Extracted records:
++++
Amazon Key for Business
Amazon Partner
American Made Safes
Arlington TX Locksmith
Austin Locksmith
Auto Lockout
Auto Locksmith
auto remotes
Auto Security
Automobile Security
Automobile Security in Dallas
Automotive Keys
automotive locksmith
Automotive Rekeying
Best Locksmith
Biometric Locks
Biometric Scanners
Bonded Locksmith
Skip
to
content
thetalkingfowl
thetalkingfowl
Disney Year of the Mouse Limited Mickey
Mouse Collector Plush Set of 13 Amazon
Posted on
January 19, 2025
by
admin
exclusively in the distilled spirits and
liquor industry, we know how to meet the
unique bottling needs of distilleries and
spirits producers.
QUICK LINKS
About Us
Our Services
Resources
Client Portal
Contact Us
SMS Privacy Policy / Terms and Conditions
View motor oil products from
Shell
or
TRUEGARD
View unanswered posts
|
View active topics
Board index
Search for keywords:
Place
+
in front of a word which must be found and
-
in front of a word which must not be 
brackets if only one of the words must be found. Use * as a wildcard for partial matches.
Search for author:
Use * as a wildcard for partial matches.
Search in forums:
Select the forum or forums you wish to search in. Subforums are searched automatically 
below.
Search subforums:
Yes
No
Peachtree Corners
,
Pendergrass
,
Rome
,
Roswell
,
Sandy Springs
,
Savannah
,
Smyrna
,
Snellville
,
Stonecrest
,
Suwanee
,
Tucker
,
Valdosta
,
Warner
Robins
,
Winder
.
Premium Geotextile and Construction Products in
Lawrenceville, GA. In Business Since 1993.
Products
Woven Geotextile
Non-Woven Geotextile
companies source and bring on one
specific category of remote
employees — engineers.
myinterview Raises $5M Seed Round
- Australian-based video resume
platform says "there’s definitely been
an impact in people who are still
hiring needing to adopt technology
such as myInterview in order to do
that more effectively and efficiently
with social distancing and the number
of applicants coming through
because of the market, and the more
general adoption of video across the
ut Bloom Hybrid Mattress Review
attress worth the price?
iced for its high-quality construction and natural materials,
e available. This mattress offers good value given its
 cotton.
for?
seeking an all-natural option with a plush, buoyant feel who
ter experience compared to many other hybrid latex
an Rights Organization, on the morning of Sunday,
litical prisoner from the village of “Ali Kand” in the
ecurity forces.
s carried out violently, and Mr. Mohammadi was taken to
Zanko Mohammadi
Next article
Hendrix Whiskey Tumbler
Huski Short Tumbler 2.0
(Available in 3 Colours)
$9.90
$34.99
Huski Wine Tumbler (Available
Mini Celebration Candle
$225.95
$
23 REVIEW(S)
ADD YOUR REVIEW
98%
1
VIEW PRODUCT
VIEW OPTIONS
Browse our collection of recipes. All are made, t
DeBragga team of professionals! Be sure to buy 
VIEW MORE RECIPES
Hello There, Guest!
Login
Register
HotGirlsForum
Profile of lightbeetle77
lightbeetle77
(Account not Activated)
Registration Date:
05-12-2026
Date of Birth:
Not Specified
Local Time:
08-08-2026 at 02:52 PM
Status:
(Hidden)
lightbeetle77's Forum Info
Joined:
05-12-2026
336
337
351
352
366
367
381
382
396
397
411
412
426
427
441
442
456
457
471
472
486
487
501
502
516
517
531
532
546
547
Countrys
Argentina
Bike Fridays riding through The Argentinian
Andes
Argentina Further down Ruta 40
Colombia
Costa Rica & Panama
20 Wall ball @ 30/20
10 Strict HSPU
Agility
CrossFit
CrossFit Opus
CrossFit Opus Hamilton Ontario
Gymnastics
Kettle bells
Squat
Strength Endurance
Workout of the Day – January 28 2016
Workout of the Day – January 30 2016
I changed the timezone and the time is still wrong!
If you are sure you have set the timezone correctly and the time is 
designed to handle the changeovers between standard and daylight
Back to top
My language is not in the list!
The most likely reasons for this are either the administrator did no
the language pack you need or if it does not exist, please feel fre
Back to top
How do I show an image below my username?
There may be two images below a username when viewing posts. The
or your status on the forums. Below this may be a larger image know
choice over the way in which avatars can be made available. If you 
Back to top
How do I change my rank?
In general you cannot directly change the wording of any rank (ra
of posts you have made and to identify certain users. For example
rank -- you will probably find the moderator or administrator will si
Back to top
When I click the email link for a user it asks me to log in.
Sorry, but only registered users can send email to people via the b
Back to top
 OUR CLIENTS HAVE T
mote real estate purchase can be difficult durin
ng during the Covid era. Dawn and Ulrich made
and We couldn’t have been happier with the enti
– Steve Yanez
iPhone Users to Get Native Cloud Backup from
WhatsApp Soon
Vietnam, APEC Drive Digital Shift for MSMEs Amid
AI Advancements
++++
*Work instructions*: Please reproduce every line of the listing above, word for word and in the same order.

*Problem solution*:
Amazon Key for Business
Amazon Partner
American Made Safes
Arlington TX Locksmith
Austin Locksmith
Auto Lockout
Auto Locksmith
auto remotes
Auto Security
Automobile Security
Automobile Security in Dallas
Automotive Keys
automotive locksmith
Automotive Rekeying
Best Locksmith
Biometric Locks
Biometric Scanners
Bonded Locksmith
Skip
to
content
thetalkingfowl
thetalkingfowl
Disney Year of the Mouse Limited Mickey
Mouse Collector Plush Set of 13 Amazon
Posted on
January 19, 2025
by
admin
exclusively in the distilled spirits and
liquor industry, we know how to meet the
unique bottling needs of distilleries and
spirits producers.
QUICK LINKS
About Us
Our Services
Resources
Client Portal
Contact Us
SMS Privacy Policy / Terms and Conditions
View motor oil products from
Shell
or
TRUEGARD
View unanswered posts
|
View active topics
Board index
Search for keywords:
Place
+
in front of a word which must be found and
-
in front of a word which must not be 
brackets if only one of the words must be found. Use * as a wildcard for partial matches.
Search for author:
Use * as a wildcard for partial matches.
Search in forums:
Select the forum or forums you wish to search in. Subforums are searched automatically 
below.
Search subforums:
Yes
No
Peachtree Corners
,
Pendergrass
,
Rome
,
Roswell
,
Sandy Springs
,
Savannah
,
Smyrna
,
Snellville
,
Stonecrest
,
Suwanee
,
Tucker
,
Valdosta
,
Warner
Robins
,
Winder
.
Premium Geotextile and Construction Products in
Lawrenceville, GA. In Business Since 1993.
Products
Woven Geotextile
Non-Woven Geotextile
companies source and bring on one
specific category of remote
employees — engineers.
myinterview Raises $5M Seed Round
- Australian-based video resume
platform says "there’s definitely been
an impact in people who are still
hiring needing to adopt technology
such as myInterview in order to do
that more effectively and efficiently
with social distancing and the number
of applicants coming through
because of the market, and the more
general adoption of video across the
ut Bloom Hybrid Mattress Review
attress worth the price?
iced for its high-quality construction and natural materials,
e available. This mattress offers good value given its
 cotton.
for?
seeking an all-natural option with a plush, buoyant feel who
ter experience compared to many other hybrid latex
an Rights Organization, on the morning of Sunday,
litical prisoner from the village of “Ali Kand” in the
ecurity forces.
s carried out violently, and Mr. Mohammadi was taken to
Zanko Mohammadi
Next article
Hendrix Whiskey Tumbler
Huski Short Tumbler 2.0
(Available in 3 Colours)
$9.90
$34.99
Huski Wine Tumbler (Available
Mini Celebration Candle
$225.95
$
23 REVIEW(S)
ADD YOUR REVIEW
98%
1
VIEW PRODUCT
VIEW OPTIONS
Browse our collection of recipes. All are made, t
DeBragga team of professionals! Be sure to buy 
VIEW MORE RECIPES
Hello There, Guest!
Login
Register
HotGirlsForum
Profile of lightbeetle77
lightbeetle77
(Account not Activated)
Registration Date:
05-12-2026
Date of Birth:
Not Specified
Local Time:
08-08-2026 at 02:52 PM
Status:
(Hidden)
lightbeetle77's Forum Info
Joined:
05-12-2026
336
337
351
352
366
367
381
382
396
397
411
412
426
427
441
442
456
457
471
472
486
487
501
502
516
517
531
532
546
547
Countrys
Argentina
Bike Fridays riding through The Argentinian
Andes
Argentina Further down Ruta 40
Colombia
Costa Rica & Panama
20 Wall ball @ 30/20
10 Strict HSPU
Agility
CrossFit
CrossFit Opus
CrossFit Opus Hamilton Ontario
Gymnastics
Kettle bells
Squat
Strength Endurance
Workout of the Day – January 28 2016
Workout of the Day – January 30 2016
I changed the timezone and the time is still wrong!
If you are sure you have set the timezone correctly and the time is 
designed to handle the changeovers between standard and daylight
Back to top
My language is not in the list!
The most likely reasons for this are either the administrator did no
the language pack you need or if it does not exist, please feel fre
Back to top
How do I show an image below my username?
There may be two images below a username when viewing posts. The
or your status on the forums. Below this may be a larger image know
choice over the way in which avatars can be made available. If you 
Back to top
How do I change my rank?
In general you cannot directly change the wording of any rank (ra
of posts you have made and to identify certain users. For example
rank -- you will probably find the moderator or administrator will si
Back to top
When I click the email link for a user it asks me to log in.
Sorry, but only registered users can send email to people via the b
Back to top
 OUR CLIENTS HAVE T
mote real estate purchase can be difficult durin
ng during the Covid era. Dawn and Ulrich made
and We couldn’t have been happier with the enti
– Steve Yanez
iPhone Users to Get Native Cloud Backup from
WhatsApp Soon
Vietnam, APEC Drive Digital Shift for MSMEs Amid
AI Advancements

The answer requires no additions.